Your code’s almost there, but you’re ignoring the responseData parameter - that’s where your actual JSON lives. I hit this same wall when I started with URLSession. I’d get good response codes but couldn’t touch the data.
You need to handle responseData in your completion handler. Check for errors first, then make sure responseData exists and decode it with JSONSerialization. Try let jsonData = try JSONSerialization.jsonObject(with: responseData, options: .allowFragments). Wrap it in do-catch since JSON parsing throws errors.
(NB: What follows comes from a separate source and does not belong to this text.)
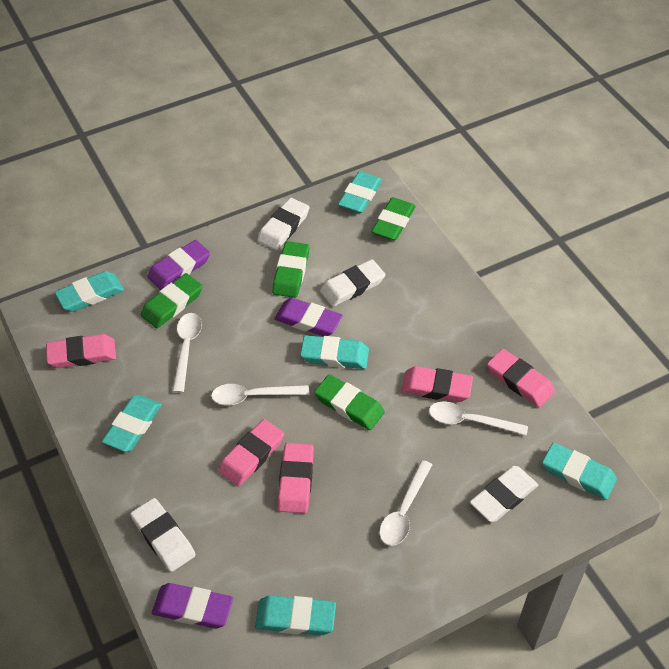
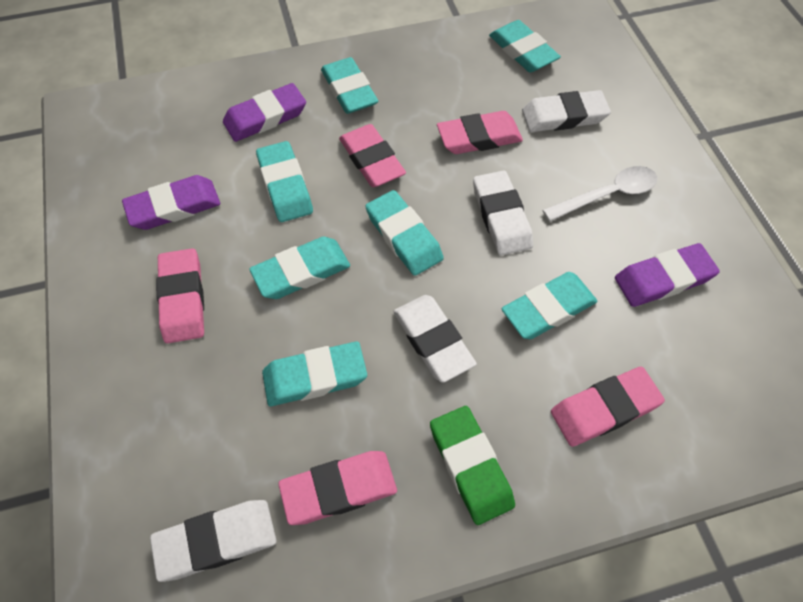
green eraser: 4 -> 1
turquoise eraser: 6 -> 7
white spoon: 4 -> 1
One more thing - the completion handler runs on a background thread. If you’re updating UI with this weather data, dispatch back to main queue.
u missed the responseData param in your completion handler - that’s where the JSON will be. try to add JSONSerialization.jsonObject(with: responseData!, options: []) in the else block to parse it. also, cast it as dict or array, depending on what’s returned.
The responseData has your JSON payload. You’ll need to convert it properly with error checking. First, make sure there’s no request error, then check if responseData isn’t nil. Use JSONSerialization to turn the data into something Swift can work with. Try guard let data = responseData else { return } then let json = try JSONSerialization.jsonObject(with: data, options: []). Wrap the JSON parsing in do-catch since it throws exceptions. Once it’s parsed, cast the result as a dictionary or array based on what your API returns. Don’t forget to handle the async stuff properly if you’re updating UI elements.